The town of Gorizia stands on the Slovenian border in an expansion of the Isonzo valley, hemmed in by hills. It is a peaceful little town with public gardens and buildings in the Austrian style. After the fall of the independent counts of Gorizia in the 15th century, the city remained an Austrian possession almost continuously from 1509 to 1915 and its atmosphere is entirely Central European, despite the street names recalling heroes of the Risorgimento and Italy’s victories against Austria: Garibaldi, Mazzini, Diaz, Cadorna. In the First World War it was the objective of violent Italian attacks in the Isonzo valley and was eventually captured on 9th August 1916. Lost again in the autumn of 1917, it was finally taken in November 1918. The Treaty of Paris (1947) brought the Yugoslav frontier into the streets of the town, cutting off its eastern suburbs, but in 1952, and again in 1978–9, more reasonable readjustments were made, including a 16km-wide zone in which local inhabitants may move freely.
The attractive, wide Corso Italia, lined with trees and some Art Nouveau villas, leads up into the centre of the town. The Palazzo Comunale was built by Nicolò Pacassi, court architect to Maria Theresa, in 1740; it has a public garden. The cathedral is a restored 14th-century building which contains a high altarpiece by Giuseppe Tominz (born in Gorizia in 1790).

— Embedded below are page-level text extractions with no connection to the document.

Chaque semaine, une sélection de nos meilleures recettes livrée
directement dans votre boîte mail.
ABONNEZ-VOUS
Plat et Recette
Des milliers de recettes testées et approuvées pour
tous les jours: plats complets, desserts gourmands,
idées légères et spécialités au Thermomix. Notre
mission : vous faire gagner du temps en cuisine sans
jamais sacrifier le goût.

Approached on foot by steps up through the walls and past a garden is the peaceful Borgo Castello, built by the Venetians in 1509. Here you will find the Museo della Grande Guerra, one of the most important museums in Italy dedicated to the First World War. Excellently displayed in ten rooms, it has the reconstruction of a trench, and the material illustrates both the Italian and Austrian fronts in the Carso campaign: what makes the displays all the more poignant is the fact that this part of Europe, which today belongs to Italy, was in 1914–18 fighting bitterly for the doomed Austro-Hungarian empire of Franz Joseph, of which it formed a part. A poster of the whiskered emperor adorns the wall of a mocked-up conning tower, exhorting his troops to bravery in action. Enamel badges in the display cases proclaim defeat and humiliation to the English, the Serbs and the perfidious Italians. The watercolour which appears at the top of this piece was painted by Paolo Caccia Dominioni, a lieutenant in the Italian army, who saw action at Castagnevizza and whose brother Cino was killed in a later battle.
The above text includes an extract from the Blue Guide e-chapter to Friuli-Venezia Giulia. © Blue Guides. All rights reserved.
It’s great to see your comments on Gorizia, but I do think you overstate to Great War museum – particularly in comparison (a comparison which must be made) with the fine one at Kobarid (what Italians called Caparetto), a short distance up ther Soca (Isonzo) river to the north. That at Kobarid seems also far more neutral – as well as having a fine video (in English). However in Gorizia castle itself, there is currently (I last visited in June 2015) an interesting exhibition around the Great War, with newspapers and propaganda and so forth.
Thank you for your thoughts. Caporetto is of course a major WWI site and you are completely correct to say so. But in this blog post we wanted to concentrate on Gorizia. We were the only people in the museum when we visited. The staff were extremely welcoming and kind and I wanted to encourage others to make time for it. It is worth seeing, after all. Making comparisons with Kobarid would entail weighing the Italian museum against the Slovenian. An interesting exercise, certainly, but a subject for a completely separate blog.